Collected data
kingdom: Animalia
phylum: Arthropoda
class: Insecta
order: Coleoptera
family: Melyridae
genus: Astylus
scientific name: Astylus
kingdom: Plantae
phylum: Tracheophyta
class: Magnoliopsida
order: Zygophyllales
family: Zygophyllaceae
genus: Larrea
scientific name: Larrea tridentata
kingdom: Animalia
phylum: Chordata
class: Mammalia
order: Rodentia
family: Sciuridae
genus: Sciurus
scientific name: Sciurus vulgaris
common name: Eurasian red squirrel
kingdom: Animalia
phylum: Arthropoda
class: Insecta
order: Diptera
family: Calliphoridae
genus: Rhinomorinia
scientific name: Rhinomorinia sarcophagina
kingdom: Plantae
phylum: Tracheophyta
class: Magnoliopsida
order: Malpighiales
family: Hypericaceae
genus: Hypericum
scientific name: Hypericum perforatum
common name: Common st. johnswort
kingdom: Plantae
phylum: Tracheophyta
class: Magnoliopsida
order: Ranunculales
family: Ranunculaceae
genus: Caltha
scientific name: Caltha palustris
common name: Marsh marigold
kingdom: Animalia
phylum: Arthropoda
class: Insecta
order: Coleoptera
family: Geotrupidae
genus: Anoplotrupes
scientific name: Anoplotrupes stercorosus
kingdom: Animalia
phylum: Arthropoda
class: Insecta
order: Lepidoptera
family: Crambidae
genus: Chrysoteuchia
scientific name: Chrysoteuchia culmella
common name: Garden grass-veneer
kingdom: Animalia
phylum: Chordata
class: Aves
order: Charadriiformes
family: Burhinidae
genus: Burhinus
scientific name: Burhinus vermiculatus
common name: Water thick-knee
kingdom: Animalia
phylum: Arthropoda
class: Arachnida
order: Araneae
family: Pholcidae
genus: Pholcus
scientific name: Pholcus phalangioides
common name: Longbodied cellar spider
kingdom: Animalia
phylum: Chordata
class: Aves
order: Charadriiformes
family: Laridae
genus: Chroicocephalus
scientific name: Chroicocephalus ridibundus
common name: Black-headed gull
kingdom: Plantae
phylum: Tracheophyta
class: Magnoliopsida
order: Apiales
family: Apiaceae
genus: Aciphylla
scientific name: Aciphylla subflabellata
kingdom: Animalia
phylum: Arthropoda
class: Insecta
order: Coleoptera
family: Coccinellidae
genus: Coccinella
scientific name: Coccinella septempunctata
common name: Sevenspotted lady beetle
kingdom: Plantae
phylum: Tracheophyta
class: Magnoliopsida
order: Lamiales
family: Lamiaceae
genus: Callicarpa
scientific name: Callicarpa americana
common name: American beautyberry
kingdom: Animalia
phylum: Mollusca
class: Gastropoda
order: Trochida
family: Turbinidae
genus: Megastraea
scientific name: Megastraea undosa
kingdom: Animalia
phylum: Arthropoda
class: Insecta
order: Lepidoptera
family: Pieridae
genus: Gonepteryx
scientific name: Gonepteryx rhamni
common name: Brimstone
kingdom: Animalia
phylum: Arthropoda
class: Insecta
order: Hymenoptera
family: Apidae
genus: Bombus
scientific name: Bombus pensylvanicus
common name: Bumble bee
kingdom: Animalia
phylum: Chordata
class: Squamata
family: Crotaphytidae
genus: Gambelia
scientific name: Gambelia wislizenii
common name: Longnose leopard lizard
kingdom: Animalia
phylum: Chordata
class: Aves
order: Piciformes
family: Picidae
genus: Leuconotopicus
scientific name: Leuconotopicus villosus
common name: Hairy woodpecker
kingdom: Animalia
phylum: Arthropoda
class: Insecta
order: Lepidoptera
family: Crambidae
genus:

# [Do this]
Can you switch every "common name" in the records above to "vernacular name" and leave all else unchanged?

# [Written response]
kingdom: Animalia
phylum: Arthropoda
class: Insecta
order: Coleoptera
family: Melyridae
genus: Astylus
scientific name: Astylus
kingdom: Plantae
phylum: Tracheophyta
class: Magnoliopsida
order: Zygophyllales
family: Zygophyllaceae
genus: Larrea
scientific name: Larrea tridentata
kingdom: Animalia
phylum: Chordata
class: Mammalia
order: Rodentia
family: Sciuridae
genus: Sciurus
scientific name: Sciurus vulgaris
vernacular name: Eurasian red squirrel
kingdom: Animalia
phylum: Arthropoda
class: Insecta
order: Diptera
family: Calliphoridae
genus: Rhinomorinia
scientific name: Rhinomorinia sarcophagina
kingdom: Plantae
phylum: Tracheophyta
class: Magnoliopsida
order: Malpighiales
family: Hypericaceae
genus: Hypericum
scientific name: Hypericum perforatum
vernacular name: Common st. johnswort
kingdom: Plantae
phylum: Tracheophyta
class: Magnoliopsida
order: Ranunculales
family: Ranunculaceae
genus: Caltha
scientific name: Caltha palustris
vernacular name: Marsh marigold
kingdom: Animalia
phylum: Arthropoda
class: Insecta
order: Coleoptera
family: Geotrupidae
genus: Anoplotrupes
scientific name: Anoplotrupes stercorosus
kingdom: Animalia
phylum: Arthropoda
class: Insecta
order: Lepidoptera
family: Crambidae
genus: Chrysoteuchia
scientific name: Chrysoteuchia culmella
vernacular name: Garden grass-veneer
kingdom: Animalia
phylum: Chordata
class: Aves
order: Charadriiformes
family: Burhinidae
genus: Burhinus
scientific name: Burhinus vermiculatus
vernacular name: Water thick-knee
kingdom: Animalia
phylum: Arthropoda
class: Arachnida
order: Araneae
family: Pholcidae
genus: Pholcus
scientific name: Pholcus phalangioides
vernacular name: Longbodied cellar spider
kingdom: Animalia
phylum: Chordata
class: Aves
order: Charadriiformes
family: Laridae
genus: Chroicocephalus
scientific name: Chroicocephalus ridibundus
vernacular name: Black-headed gull
kingdom: Plantae
phylum: Tracheophyta
class: Magnoliopsida
order: Apiales
family: Apiaceae
genus: Aciphylla
scientific name: Aciphylla subflabellata
kingdom: Animalia
phylum: Arthropoda
class: Insecta
order: Coleoptera
family: Coccinellidae
genus: Coccinella
scientific name: Coccinella septempunctata
vernacular name: Sevenspotted lady beetle
kingdom: Plantae
phylum: Tracheophyta
class: Magnoliopsida
order: Lamiales
family: Lamiaceae
genus: Callicarpa
scientific name: Callicarpa americana
vernacular name: American beautyberry
kingdom: Animalia
phylum: Mollusca
class: Gastropoda
order: Trochida
family: Turbinidae
genus: Megastraea
scientific name: Megastraea undosa
kingdom: Animalia
phylum: Arthropoda
class: Insecta
order: Lepidoptera
family: Pieridae
genus: Gonepteryx
scientific name: Gonepteryx rhamni
vernacular name: Brimstone
kingdom: Animalia
phylum: Arthropoda
class: Insecta
order: Hymenoptera
family: Apidae
genus: Bombus
scientific name: Bombus pensylvanicus
vernacular name: Bumble bee
kingdom: Animalia
phylum: Chordata
class: Squamata
family: Crotaphytidae
genus: Gambelia
scientific name: Gambelia wislizenii
vernacular name: Longnose leopard lizard
kingdom: Animalia
phylum: Chordata
class: Aves
order: Piciformes
family: Picidae
genus: Leuconotopicus
scientific name: Leuconotopicus villosus
vernacular name: Hairy woodpecker
kingdom: Animalia
phylum: Arthropoda
class: Insecta
order: Lepidoptera
family: Crambidae
genus:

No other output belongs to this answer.